Ankara’nın soğuğunda ayaklarımız ve ellerimiz donmuş vaziyette çok uzun süreler beklediğimiz de olurdu.
Özellikle 23 Nisan, 19 Mayıs, 10 Kasım gibi günlerde öğrenciler için tam bir işkence olurdu. Hava soğuk veya çok sıcaksa bir saati aşkın bir süre adeta eziyet çektirilir, bu arada vatan ve Atatürk sevgisi bizlerde arttırılmaya çalışılırdı (!)
***
Bakıyorum da, bu manzara çok da değişmemiş... Ara sıra bir lisenin veya bir ilkokulun bahçe duvarında durup içeride olup bitenleri seyrediyorum. Geçenlerde Ankara’da tanınmış kamu okullarından birinin kenarında durdum yine seyrettim, manzara hâlâ aynı:
“Çocuğum oynama”, “sen, konuşmayı kes artık”, “kıpırdama”, “gülme”, “sırıtma” ve daha neler neler...
Okulun ilk günü olduğu için çocukları toplamaları uzun sürdü. Bir saat boyunca öğrencilere bağırıp durdular. Müdür Yardımcısı Hanımefendi, eğer öğrenciler saçları uzun gelirlerse bizzat elleriyle o saçları kesecekleri tehdidini de savurdu...
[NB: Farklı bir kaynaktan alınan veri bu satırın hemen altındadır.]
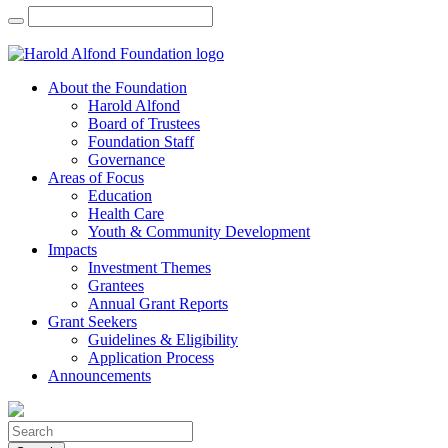
About the Foundation
Harold Alfond
Board of Trustees
Foundation Staff
Governance
Areas of Focus
Education
Health Care
Youth & Community Development
Impacts
Investment Themes
Grantees
Annual Grant Reports
Grant Seekers
Guidelines & Eligibility
Application Process
Announcements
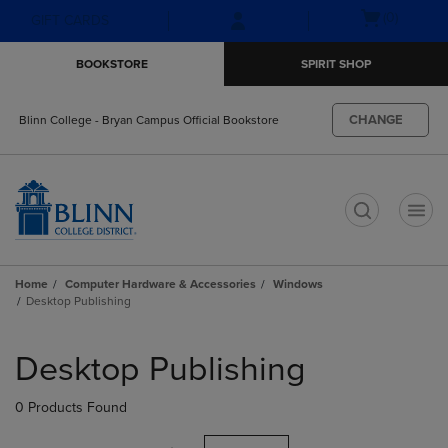
Skip
Skip
Open
(0)
GIFT CARDS
to
to
cart
main
main
menu
BOOKSTORE
SPIRIT SHOP
content
navigation
menu
CHANGE
Blinn College - Bryan Campus Official Bookstore
t
Home
Computer Hardware & Accessories
Windows
Desktop Publishing
Skip
to
Desktop Publishing
products
0 Products Found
O yaştaki çocuklardan bir saat boyunca gülmemesini, konuşmamasını, kıpırdamamasını vs. istemek mantıklı mı? Üstelik o süre boyunca okulun tüm öğretmenleri konuşup, şakalaşırken...
***
Düşünebiliyor musunuz, her gün bağırmayla, azarla, tehditle ve ayakta bekleyerek güne başlıyorsunuz... Böyle bir nesilden hoşgörülü, demokrat, uyumlu, çevresine şiddet göstermeyen, birlikte yaşamayı öğrenmiş insanlar olmalarını nasıl bekleriz? Her sabah böyle bir manzara ile güne başlayan bir öğrenci ileride kendi evinde neler yapmaz ki!...
Öğrenciler törenlerini kapalı salonlarda veya sınıflarında yapamaz mı? Öğretmenler bu işi bağırıp çağırmadan gerçekleştiremez mi?
Biliyorum, öğretmenlerimiz büyük bir özveri ile inkâr edilemez bir çaba ile iyi nesiller yetiştirmeye çalışıyorlar... Ne var ki her sabah yaşanan bu manzara, verilen her türlü emeği boşa çıkarıyor...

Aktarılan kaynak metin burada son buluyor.